_RECORDS:_

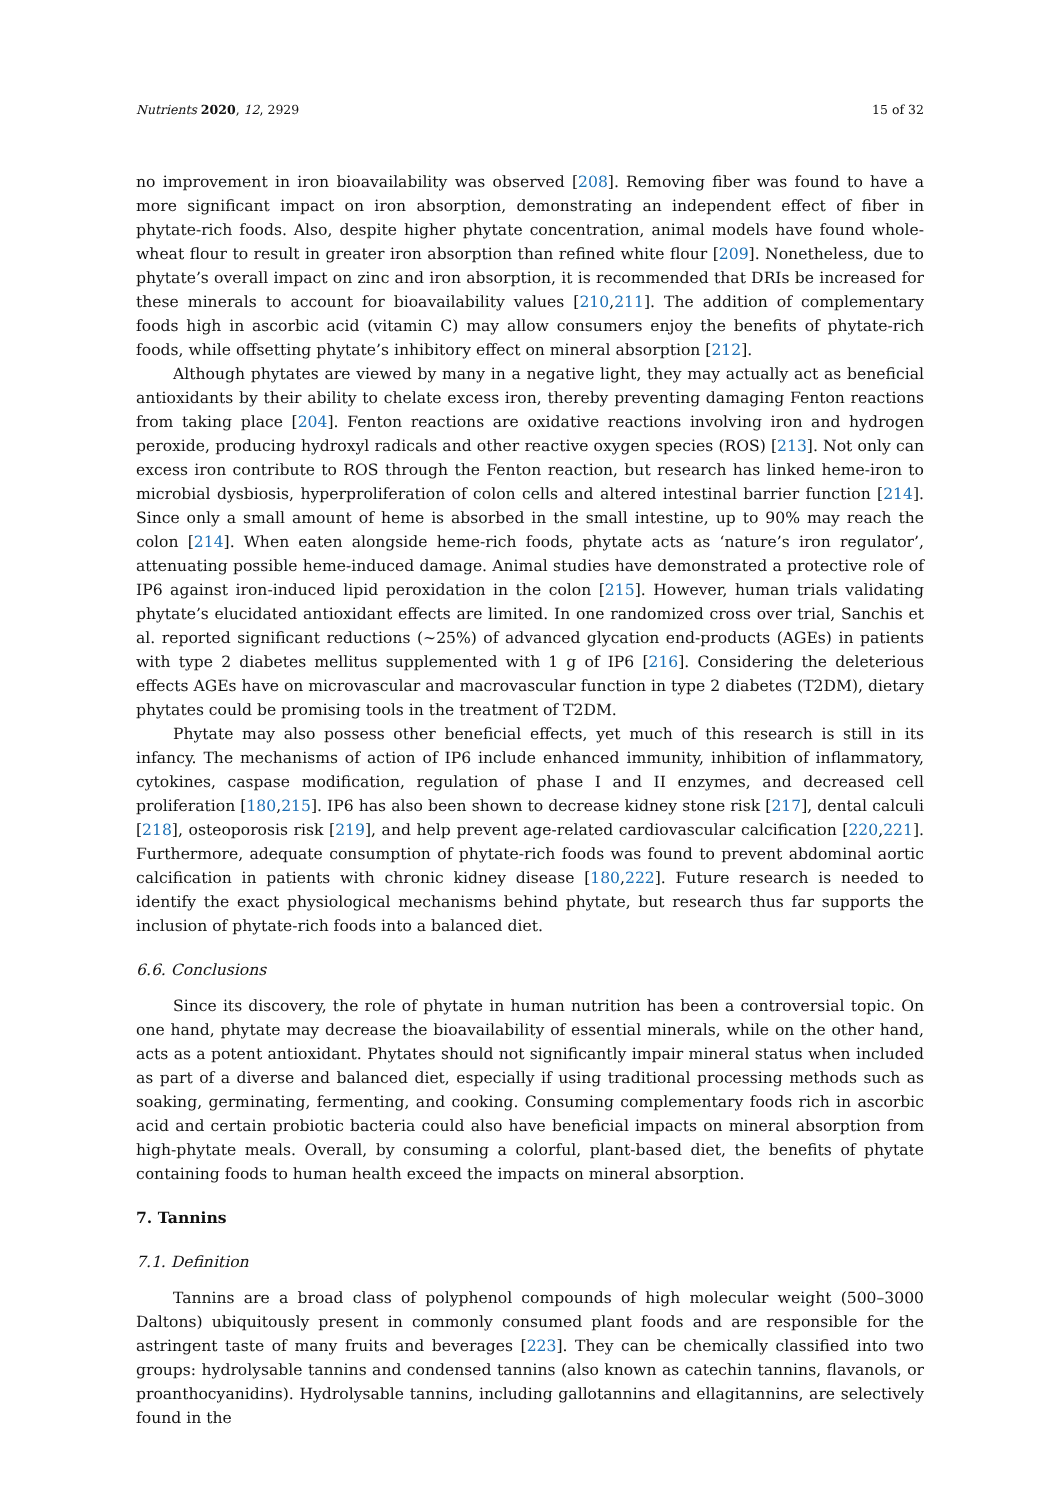Nutrients 2020, 12, 2929 15 of 32
no improvement in iron bioavailability was observed [208]. Removing fiber was found to have a more significant impact on iron absorption, demonstrating an independent effect of fiber in phytate-rich foods. Also, despite higher phytate concentration, animal models have found whole-wheat flour to result in greater iron absorption than refined white flour [209]. Nonetheless, due to phytate’s overall impact on zinc and iron absorption, it is recommended that DRIs be increased for these minerals to account for bioavailability values [210,211]. The addition of complementary foods high in ascorbic acid (vitamin C) may allow consumers enjoy the benefits of phytate-rich foods, while offsetting phytate’s inhibitory effect on mineral absorption [212].
Although phytates are viewed by many in a negative light, they may actually act as beneficial antioxidants by their ability to chelate excess iron, thereby preventing damaging Fenton reactions from taking place [204]. Fenton reactions are oxidative reactions involving iron and hydrogen peroxide, producing hydroxyl radicals and other reactive oxygen species (ROS) [213]. Not only can excess iron contribute to ROS through the Fenton reaction, but research has linked heme-iron to microbial dysbiosis, hyperproliferation of colon cells and altered intestinal barrier function [214]. Since only a small amount of heme is absorbed in the small intestine, up to 90% may reach the colon [214]. When eaten alongside heme-rich foods, phytate acts as ‘nature’s iron regulator’, attenuating possible heme-induced damage. Animal studies have demonstrated a protective role of IP6 against iron-induced lipid peroxidation in the colon [215]. However, human trials validating phytate’s elucidated antioxidant effects are limited. In one randomized cross over trial, Sanchis et al. reported significant reductions (~25%) of advanced glycation end-products (AGEs) in patients with type 2 diabetes mellitus supplemented with 1 g of IP6 [216]. Considering the deleterious effects AGEs have on microvascular and macrovascular function in type 2 diabetes (T2DM), dietary phytates could be promising tools in the treatment of T2DM.
Phytate may also possess other beneficial effects, yet much of this research is still in its infancy. The mechanisms of action of IP6 include enhanced immunity, inhibition of inflammatory, cytokines, caspase modification, regulation of phase I and II enzymes, and decreased cell proliferation [180,215]. IP6 has also been shown to decrease kidney stone risk [217], dental calculi [218], osteoporosis risk [219], and help prevent age-related cardiovascular calcification [220,221]. Furthermore, adequate consumption of phytate-rich foods was found to prevent abdominal aortic calcification in patients with chronic kidney disease [180,222]. Future research is needed to identify the exact physiological mechanisms behind phytate, but research thus far supports the inclusion of phytate-rich foods into a balanced diet.
6.6. Conclusions
Since its discovery, the role of phytate in human nutrition has been a controversial topic. On one hand, phytate may decrease the bioavailability of essential minerals, while on the other hand, acts as a potent antioxidant. Phytates should not significantly impair mineral status when included as part of a diverse and balanced diet, especially if using traditional processing methods such as soaking, germinating, fermenting, and cooking. Consuming complementary foods rich in ascorbic acid and certain probiotic bacteria could also have beneficial impacts on mineral absorption from high-phytate meals. Overall, by consuming a colorful, plant-based diet, the benefits of phytate containing foods to human health exceed the impacts on mineral absorption.
7. Tannins
7.1. Definition
Tannins are a broad class of polyphenol compounds of high molecular weight (500–3000 Daltons) ubiquitously present in commonly consumed plant foods and are responsible for the astringent taste of many fruits and beverages [223]. They can be chemically classified into two groups: hydrolysable tannins and condensed tannins (also known as catechin tannins, flavanols, or proanthocyanidins). Hydrolysable tannins, including gallotannins and ellagitannins, are selectively found in the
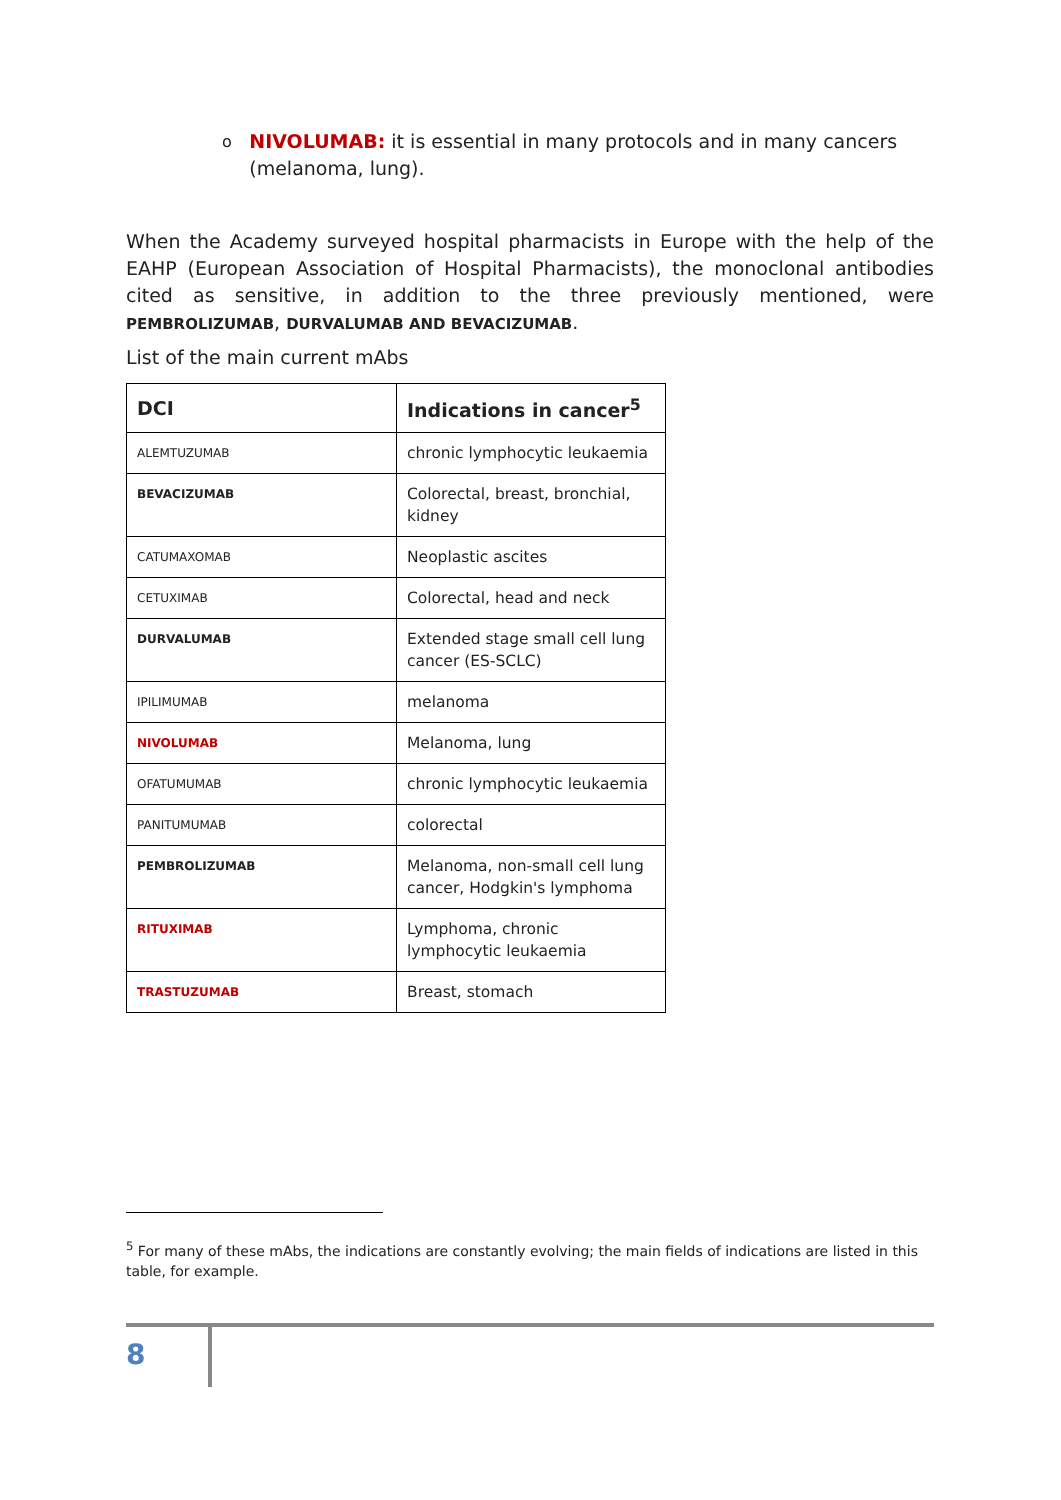o NIVOLUMAB: it is essential in many protocols and in many cancers (melanoma, lung).
When the Academy surveyed hospital pharmacists in Europe with the help of the EAHP (European Association of Hospital Pharmacists), the monoclonal antibodies cited as sensitive, in addition to the three previously mentioned, were PEMBROLIZUMAB, DURVALUMAB AND BEVACIZUMAB.
List of the main current mAbs
| DCI | Indications in cancer<sup>5</sup> |
| --- | --- |
| ALEMTUZUMAB | chronic lymphocytic leukaemia |
| BEVACIZUMAB | Colorectal, breast, bronchial, kidney |
| CATUMAXOMAB | Neoplastic ascites |
| CETUXIMAB | Colorectal, head and neck |
| DURVALUMAB | Extended stage small cell lung cancer (ES-SCLC) |
| IPILIMUMAB | melanoma |
| NIVOLUMAB | Melanoma, lung |
| OFATUMUMAB | chronic lymphocytic leukaemia |
| PANITUMUMAB | colorectal |
| PEMBROLIZUMAB | Melanoma, non-small cell lung cancer, Hodgkin's lymphoma |
| RITUXIMAB | Lymphoma, chronic lymphocytic leukaemia |
| TRASTUZUMAB | Breast, stomach |
<sup>5</sup> For many of these mAbs, the indications are constantly evolving; the main fields of indications are listed in this table, for example.
8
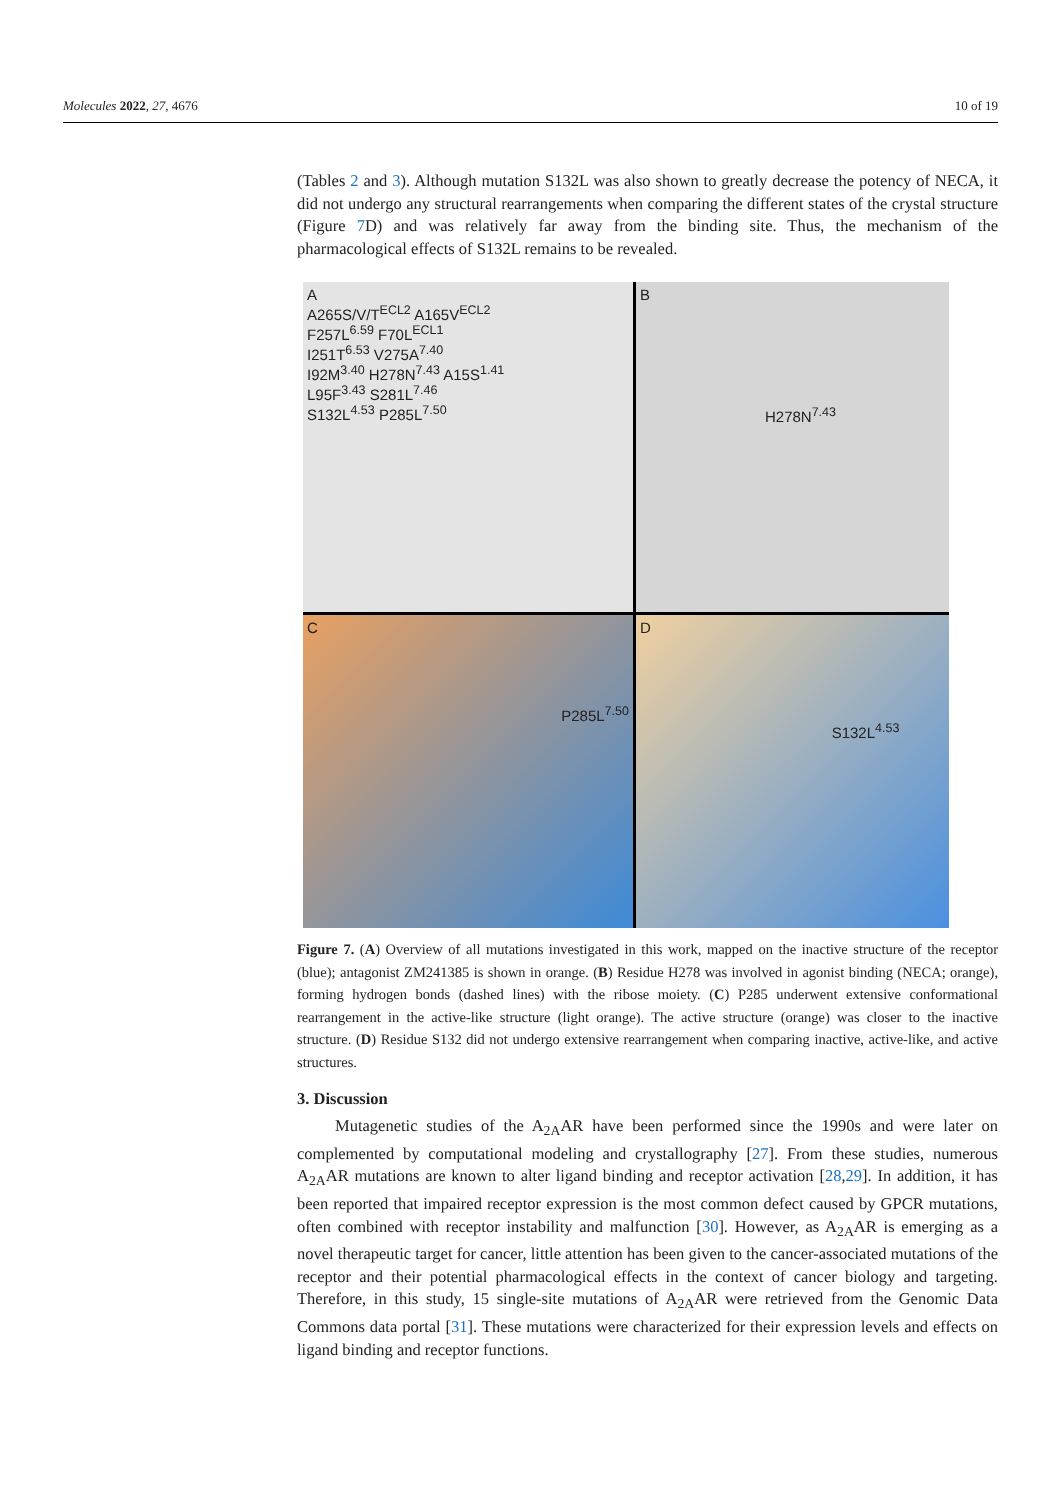Molecules 2022, 27, 4676 10 of 19
(Tables 2 and 3). Although mutation S132L was also shown to greatly decrease the potency of NECA, it did not undergo any structural rearrangements when comparing the different states of the crystal structure (Figure 7 D) and was relatively far away from the binding site. Thus, the mechanism of the pharmacological effects of S132L remains to be revealed.
A
A265S/V/T<sup>ECL2</sup> A165V<sup>ECL2</sup>
F257L<sup>6.59</sup> F70L<sup>ECL1</sup>
I251T<sup>6.53</sup> V275A<sup>7.40</sup>
I92M<sup>3.40</sup> H278N<sup>7.43</sup> A15S<sup>1.41</sup>
L95F<sup>3.43</sup> S281L<sup>7.46</sup>
S132L<sup>4.53</sup> P285L<sup>7.50</sup>
B
H278N<sup>7.43</sup>
C
P285L<sup>7.50</sup>
D
S132L<sup>4.53</sup>
Figure 7. (A) Overview of all mutations investigated in this work, mapped on the inactive structure of the receptor (blue); antagonist ZM241385 is shown in orange. (B) Residue H278 was involved in agonist binding (NECA; orange), forming hydrogen bonds (dashed lines) with the ribose moiety. (C) P285 underwent extensive conformational rearrangement in the active-like structure (light orange). The active structure (orange) was closer to the inactive structure. (D) Residue S132 did not undergo extensive rearrangement when comparing inactive, active-like, and active structures.
3. Discussion
Mutagenetic studies of the A<sub>2A</sub>AR have been performed since the 1990s and were later on complemented by computational modeling and crystallography [27]. From these studies, numerous A<sub>2A</sub>AR mutations are known to alter ligand binding and receptor activation [28,29]. In addition, it has been reported that impaired receptor expression is the most common defect caused by GPCR mutations, often combined with receptor instability and malfunction [30]. However, as A<sub>2A</sub>AR is emerging as a novel therapeutic target for cancer, little attention has been given to the cancer-associated mutations of the receptor and their potential pharmacological effects in the context of cancer biology and targeting. Therefore, in this study, 15 single-site mutations of A<sub>2A</sub>AR were retrieved from the Genomic Data Commons data portal [31]. These mutations were characterized for their expression levels and effects on ligand binding and receptor functions.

_EXERCISE INSTRUCTIONS:_ Leave the pictures out, and print every line of the listing exactly as written.

_SOLUTION:_
Nutrients 2020, 12, 2929 15 of 32
no improvement in iron bioavailability was observed [208]. Removing fiber was found to have a more significant impact on iron absorption, demonstrating an independent effect of fiber in phytate-rich foods. Also, despite higher phytate concentration, animal models have found whole-wheat flour to result in greater iron absorption than refined white flour [209]. Nonetheless, due to phytate’s overall impact on zinc and iron absorption, it is recommended that DRIs be increased for these minerals to account for bioavailability values [210,211]. The addition of complementary foods high in ascorbic acid (vitamin C) may allow consumers enjoy the benefits of phytate-rich foods, while offsetting phytate’s inhibitory effect on mineral absorption [212].
Although phytates are viewed by many in a negative light, they may actually act as beneficial antioxidants by their ability to chelate excess iron, thereby preventing damaging Fenton reactions from taking place [204]. Fenton reactions are oxidative reactions involving iron and hydrogen peroxide, producing hydroxyl radicals and other reactive oxygen species (ROS) [213]. Not only can excess iron contribute to ROS through the Fenton reaction, but research has linked heme-iron to microbial dysbiosis, hyperproliferation of colon cells and altered intestinal barrier function [214]. Since only a small amount of heme is absorbed in the small intestine, up to 90% may reach the colon [214]. When eaten alongside heme-rich foods, phytate acts as ‘nature’s iron regulator’, attenuating possible heme-induced damage. Animal studies have demonstrated a protective role of IP6 against iron-induced lipid peroxidation in the colon [215]. However, human trials validating phytate’s elucidated antioxidant effects are limited. In one randomized cross over trial, Sanchis et al. reported significant reductions (~25%) of advanced glycation end-products (AGEs) in patients with type 2 diabetes mellitus supplemented with 1 g of IP6 [216]. Considering the deleterious effects AGEs have on microvascular and macrovascular function in type 2 diabetes (T2DM), dietary phytates could be promising tools in the treatment of T2DM.
Phytate may also possess other beneficial effects, yet much of this research is still in its infancy. The mechanisms of action of IP6 include enhanced immunity, inhibition of inflammatory, cytokines, caspase modification, regulation of phase I and II enzymes, and decreased cell proliferation [180,215]. IP6 has also been shown to decrease kidney stone risk [217], dental calculi [218], osteoporosis risk [219], and help prevent age-related cardiovascular calcification [220,221]. Furthermore, adequate consumption of phytate-rich foods was found to prevent abdominal aortic calcification in patients with chronic kidney disease [180,222]. Future research is needed to identify the exact physiological mechanisms behind phytate, but research thus far supports the inclusion of phytate-rich foods into a balanced diet.
6.6. Conclusions
Since its discovery, the role of phytate in human nutrition has been a controversial topic. On one hand, phytate may decrease the bioavailability of essential minerals, while on the other hand, acts as a potent antioxidant. Phytates should not significantly impair mineral status when included as part of a diverse and balanced diet, especially if using traditional processing methods such as soaking, germinating, fermenting, and cooking. Consuming complementary foods rich in ascorbic acid and certain probiotic bacteria could also have beneficial impacts on mineral absorption from high-phytate meals. Overall, by consuming a colorful, plant-based diet, the benefits of phytate containing foods to human health exceed the impacts on mineral absorption.
7. Tannins
7.1. Definition
Tannins are a broad class of polyphenol compounds of high molecular weight (500–3000 Daltons) ubiquitously present in commonly consumed plant foods and are responsible for the astringent taste of many fruits and beverages [223]. They can be chemically classified into two groups: hydrolysable tannins and condensed tannins (also known as catechin tannins, flavanols, or proanthocyanidins). Hydrolysable tannins, including gallotannins and ellagitannins, are selectively found in the
o NIVOLUMAB: it is essential in many protocols and in many cancers (melanoma, lung).
When the Academy surveyed hospital pharmacists in Europe with the help of the EAHP (European Association of Hospital Pharmacists), the monoclonal antibodies cited as sensitive, in addition to the three previously mentioned, were PEMBROLIZUMAB, DURVALUMAB AND BEVACIZUMAB.
List of the main current mAbs
| DCI | Indications in cancer<sup>5</sup> |
| --- | --- |
| ALEMTUZUMAB | chronic lymphocytic leukaemia |
| BEVACIZUMAB | Colorectal, breast, bronchial, kidney |
| CATUMAXOMAB | Neoplastic ascites |
| CETUXIMAB | Colorectal, head and neck |
| DURVALUMAB | Extended stage small cell lung cancer (ES-SCLC) |
| IPILIMUMAB | melanoma |
| NIVOLUMAB | Melanoma, lung |
| OFATUMUMAB | chronic lymphocytic leukaemia |
| PANITUMUMAB | colorectal |
| PEMBROLIZUMAB | Melanoma, non-small cell lung cancer, Hodgkin's lymphoma |
| RITUXIMAB | Lymphoma, chronic lymphocytic leukaemia |
| TRASTUZUMAB | Breast, stomach |
<sup>5</sup> For many of these mAbs, the indications are constantly evolving; the main fields of indications are listed in this table, for example.
8
Molecules 2022, 27, 4676 10 of 19
(Tables 2 and 3). Although mutation S132L was also shown to greatly decrease the potency of NECA, it did not undergo any structural rearrangements when comparing the different states of the crystal structure (Figure 7 D) and was relatively far away from the binding site. Thus, the mechanism of the pharmacological effects of S132L remains to be revealed.
A
A265S/V/T<sup>ECL2</sup> A165V<sup>ECL2</sup>
F257L<sup>6.59</sup> F70L<sup>ECL1</sup>
I251T<sup>6.53</sup> V275A<sup>7.40</sup>
I92M<sup>3.40</sup> H278N<sup>7.43</sup> A15S<sup>1.41</sup>
L95F<sup>3.43</sup> S281L<sup>7.46</sup>
S132L<sup>4.53</sup> P285L<sup>7.50</sup>
B
H278N<sup>7.43</sup>
C
P285L<sup>7.50</sup>
D
S132L<sup>4.53</sup>
Figure 7. (A) Overview of all mutations investigated in this work, mapped on the inactive structure of the receptor (blue); antagonist ZM241385 is shown in orange. (B) Residue H278 was involved in agonist binding (NECA; orange), forming hydrogen bonds (dashed lines) with the ribose moiety. (C) P285 underwent extensive conformational rearrangement in the active-like structure (light orange). The active structure (orange) was closer to the inactive structure. (D) Residue S132 did not undergo extensive rearrangement when comparing inactive, active-like, and active structures.
3. Discussion
Mutagenetic studies of the A<sub>2A</sub>AR have been performed since the 1990s and were later on complemented by computational modeling and crystallography [27]. From these studies, numerous A<sub>2A</sub>AR mutations are known to alter ligand binding and receptor activation [28,29]. In addition, it has been reported that impaired receptor expression is the most common defect caused by GPCR mutations, often combined with receptor instability and malfunction [30]. However, as A<sub>2A</sub>AR is emerging as a novel therapeutic target for cancer, little attention has been given to the cancer-associated mutations of the receptor and their potential pharmacological effects in the context of cancer biology and targeting. Therefore, in this study, 15 single-site mutations of A<sub>2A</sub>AR were retrieved from the Genomic Data Commons data portal [31]. These mutations were characterized for their expression levels and effects on ligand binding and receptor functions.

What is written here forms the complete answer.